THE TASK
Transcribe every line of text in the listing below verbatim, omitting the pictures.

★ ★ ★ ★

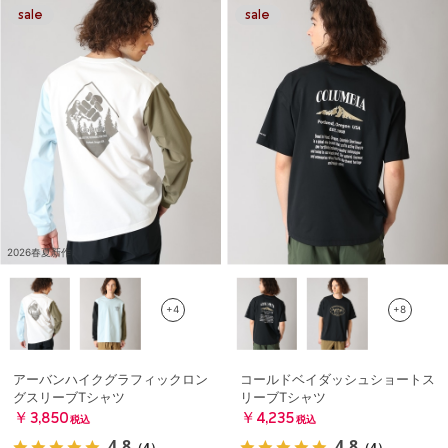
2026春夏新作
+4
+8
アーバンハイクグラフィックロン
コールドベイダッシュショートス
グスリーブTシャツ
リーブTシャツ
￥3,850
￥4,235
税込
税込
4.8
4.8
（4）
（4）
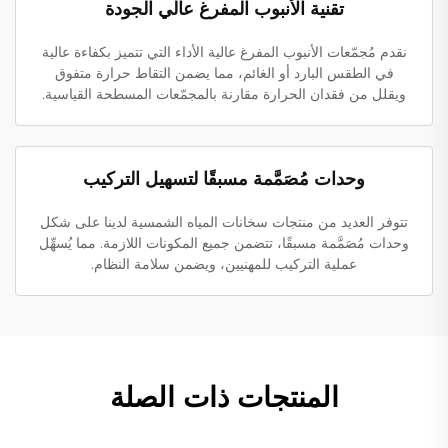
تقنية الأنبوب المفرغ عالي الجودة
نقدم مُجمّعات الأنبوب المفرغ عالية الأداء التي تتميز بكفاءة عالية
في الطقس البارد أو الغائم، مما يضمن التقاط حرارة متفوق
ويقلل من فقدان الحرارة مقارنة بالمجمّعات المسطحة القياسية.
وحدات مُصَمَّمة مسبقًا لتسهيل التركيب
تتوفر العديد من منتجات سخانات المياه الشمسية لدينا على شكل
وحدات مُصَمَّمة مسبقًا، تتضمن جميع المكونات اللازمة. مما يُسهِّل
عملية التركيب للمهنيين، ويضمن سلامة النظام.
المنتجات ذات الصلة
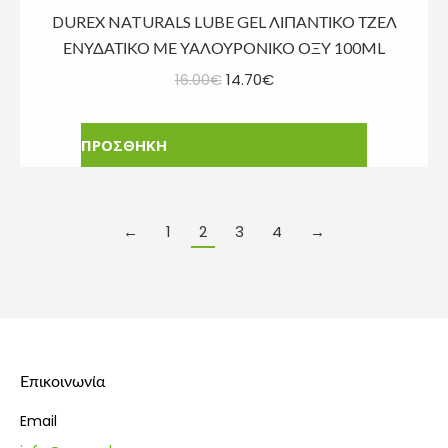
DUREX NATURALS LUBE GEL ΛΙΠΑΝΤΙΚΟ ΤΖΕΛ
ΕΝΥΔΑΤΙΚΟ ΜΕ ΥΑΛΟΥΡΟΝΙΚΟ ΟΞΥ 100ML
Original
Η
16.00
€
14.70
€
price
τρέχουσα
was:
τιμή
ΠΡΟΣΘΗΚΗ
16.00€.
είναι:
14.70€.
←
1
2
3
4
→
Επικοινωνία
Email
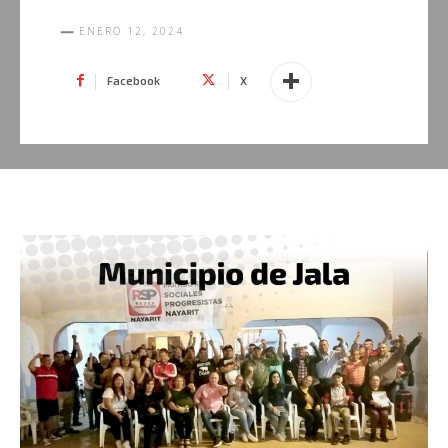
ENERO 12, 2024
Facebook
X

★ ★ ★ ★

SOLVED EXERCISE
2026春夏新作
+4
+8
アーバンハイクグラフィックロン
コールドベイダッシュショートス
グスリーブTシャツ
リーブTシャツ
￥3,850
￥4,235
税込
税込
4.8
4.8
（4）
（4）
تقنية الأنبوب المفرغ عالي الجودة
نقدم مُجمّعات الأنبوب المفرغ عالية الأداء التي تتميز بكفاءة عالية
في الطقس البارد أو الغائم، مما يضمن التقاط حرارة متفوق
ويقلل من فقدان الحرارة مقارنة بالمجمّعات المسطحة القياسية.
وحدات مُصَمَّمة مسبقًا لتسهيل التركيب
تتوفر العديد من منتجات سخانات المياه الشمسية لدينا على شكل
وحدات مُصَمَّمة مسبقًا، تتضمن جميع المكونات اللازمة. مما يُسهِّل
عملية التركيب للمهنيين، ويضمن سلامة النظام.
المنتجات ذات الصلة
DUREX NATURALS LUBE GEL ΛΙΠΑΝΤΙΚΟ ΤΖΕΛ
ΕΝΥΔΑΤΙΚΟ ΜΕ ΥΑΛΟΥΡΟΝΙΚΟ ΟΞΥ 100ML
Original
Η
16.00
€
14.70
€
price
τρέχουσα
was:
τιμή
ΠΡΟΣΘΗΚΗ
16.00€.
είναι:
14.70€.
←
1
2
3
4
→
Επικοινωνία
Email
ENERO 12, 2024
Facebook
X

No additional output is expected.